I don't know a name for the exact conditions on your $(S,\prec)$. At first I thought it was just well-foundedness, but, I overlooked your requirement "except for elements in layer 0 which are not comparible [sic] with any other" (despite your boldface). As Brian Scott points out in his comment, your conditions are stronger than well-foundedness.

There are a few ways to characterize well-founded partial orders $(P,<)$, all equivalent in ZFC:

1. every nonempty subset of $P$ has a $<$-minimal element;
2. there are no infinite descending chains in $(P,<)$;
3. there is an order preserving function from $(P,<)$ into the ordinals.

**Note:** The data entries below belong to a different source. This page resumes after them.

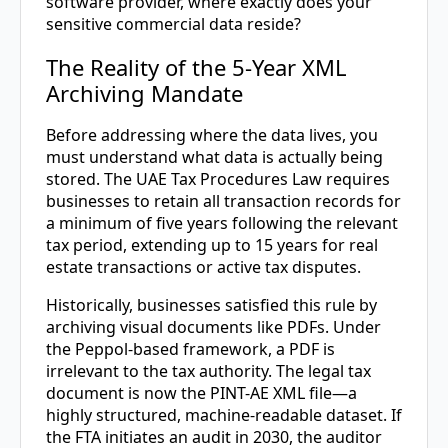
software provider, where exactly does your
sensitive commercial data reside?
The Reality of the 5-Year XML
Archiving Mandate
Before addressing where the data lives, you
must understand what data is actually being
stored. The UAE Tax Procedures Law requires
businesses to retain all transaction records for
a minimum of five years following the relevant
tax period, extending up to 15 years for real
estate transactions or active tax disputes.
Historically, businesses satisfied this rule by
archiving visual documents like PDFs. Under
the Peppol-based framework, a PDF is
irrelevant to the tax authority. The legal tax
document is now the PINT-AE XML file—a
highly structured, machine-readable dataset. If
the FTA initiates an audit in 2030, the auditor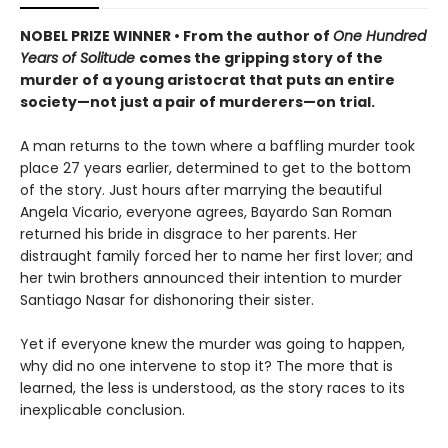
NOBEL PRIZE WINNER • From the author of
One Hundred
Years of Solitude
comes the gripping story of the
murder of a young aristocrat that puts an entire
society—not just a pair of murderers—on trial.
A man returns to the town where a baffling murder took
place 27 years earlier, determined to get to the bottom
of the story. Just hours after marrying the beautiful
Angela Vicario, everyone agrees, Bayardo San Roman
returned his bride in disgrace to her parents. Her
distraught family forced her to name her first lover; and
her twin brothers announced their intention to murder
Santiago Nasar for dishonoring their sister.
Yet if everyone knew the murder was going to happen,
why did no one intervene to stop it? The more that is
learned, the less is understood, as the story races to its
inexplicable conclusion.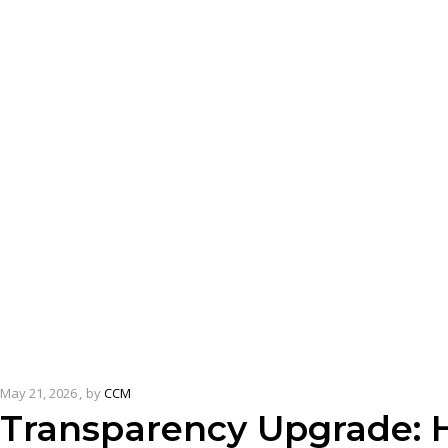
May 21, 2026
by
CCM
Transparency Upgrade: H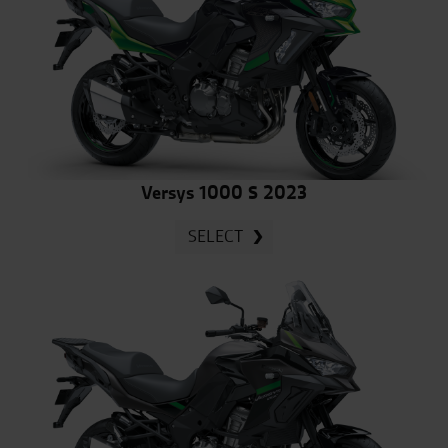
Versys 1000 S 2023
SELECT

If $(P,<)$ is well-founded then a stronger statement than 3. can be made: $(P,<)$ has a rank function, a function $\rho\colon (P,<)\to \mathsf{Ord}$ into the ordinals whose range has no "gaps" — that is, its range is an ordinal $\beta$, and for every $\alpha < \beta$, $\rho^{-1}(\alpha)$ is nonempty. The elements of $\rho^{-1}(\alpha)$ have rank, or "height", $\alpha$. The rank function is defined by well-founded recursion along $<$: $$ \rho(y) = sup_{x < y} (\rho(x) + 1). $$ Elements of rank $0$ are precisely the $<$-minimal elements.

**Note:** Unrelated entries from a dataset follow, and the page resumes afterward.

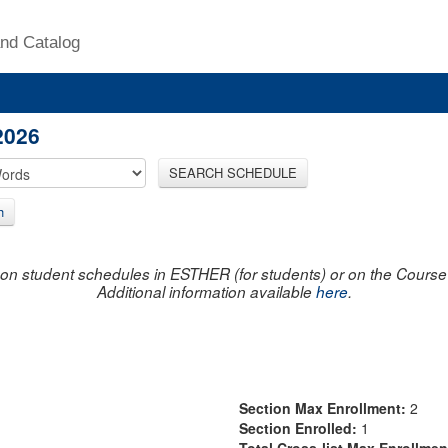
nd Catalog
2026
SEARCH SCHEDULE
h
on student schedules in ESTHER (for students) or on the Course R
Additional information available
here
.
Section Max Enrollment:
2
Section Enrolled:
1
Total Cross-list Max Enrollme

Your $f$ isn't exactly a rank function, even if its range has no gaps: if $x\in S$ is a minimal element that's incomparable with everything in $S$, then $f(x) = 0$, but if $x\in S$ is a minimal element that has a successor, then $f(x) > 0$.

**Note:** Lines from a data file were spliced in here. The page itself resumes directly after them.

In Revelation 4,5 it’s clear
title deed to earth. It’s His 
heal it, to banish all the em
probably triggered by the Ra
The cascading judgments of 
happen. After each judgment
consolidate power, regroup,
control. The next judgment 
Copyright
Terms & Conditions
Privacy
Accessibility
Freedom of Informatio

However, that's not the only extra requirement you impose. You also require that for $x,y\in S$, if $f(x) = i < j = f(y)$ then $x\prec y$. This rules out many typical examples of well-founded partial orders, e.g. most trees.

Answer 2

As you allude to in your question, it might be more useful to consider the equivalence classes of your set, rather than the set itself. $S/f$ has a lot of nice properties: it's totally ordered, etc.

By the way, you tagged this as lattice-orders; if this was intentional, you can prove the following little theorem:

Theorem: if $S_i$ has more than one element, then $S_{i +1}$ must have only one element.

To see this, just note that $S_i$ must have not just an upper bound, but a least upper bound.

Answer 3

Consider the following posets.

If I have understood your question correctly, you're only interested in posets like $P$, and not in posets like $Q$. So rank functions don't quite cut it, because they can't be used to pin down the notion you're interested in.

The way I suggest thinking about posets like $P$ uses the concept of a linear sum. It works like this: given posets $A$ and $B$, write $A + B$ for the poset whose underlying set is the disjoint union $A \sqcup B$, where the order on $A \sqcup B$ is required to satisfy the following:

• The inclusion $\eta_0 : A \rightarrow A+B$ is an embedding.
• The inclusion $\eta_1 : B \rightarrow A+B$ is an embedding.
• For all $a \in A$ and $b \in B$, we have $\eta_0(a) \leq \eta_1(b)$.

Now to each natural number $n$, assign a set $\underline{n} = \{0,\ldots,n-1\}.$ Think of $\underline{n}$ as a poset whose order relation is just the equality relation (the "discrete poset on $n$ generators"). Then the poset $P$ can be defined by $$P = \underline{1}+\underline{2}+\underline{2}+\underline{1}.$$

Furthermore, the following is true. Suppose we have a poset $P$ and a function $f : P \rightarrow \mathbf{Pos}$ that assigns to each element $x \in P$ a poset $f(x)$. Then we can define a "linear sum" $$\sum_{x \in P} f(x)$$ in the obvious way.

Ignoring the special "level $0$" elements that you mention, the posets you're interested in are precisely those that can be expressed as $$\sum_{n \in \mathbb{N}} \underline{a_n}$$ for some sequence of natural numbers $a$ that is eventually $0$.

Lets call such things layides for convenience (that's a quick and dirty made-up word). Then the more general concept you're interested in is: call $P$ a generalized layide iff $P$ can be expressed as $D \sqcup L$, where $D$ is a finite discrete poset and $L$ is a layide. (And $\sqcup$ is the coproduct of posets).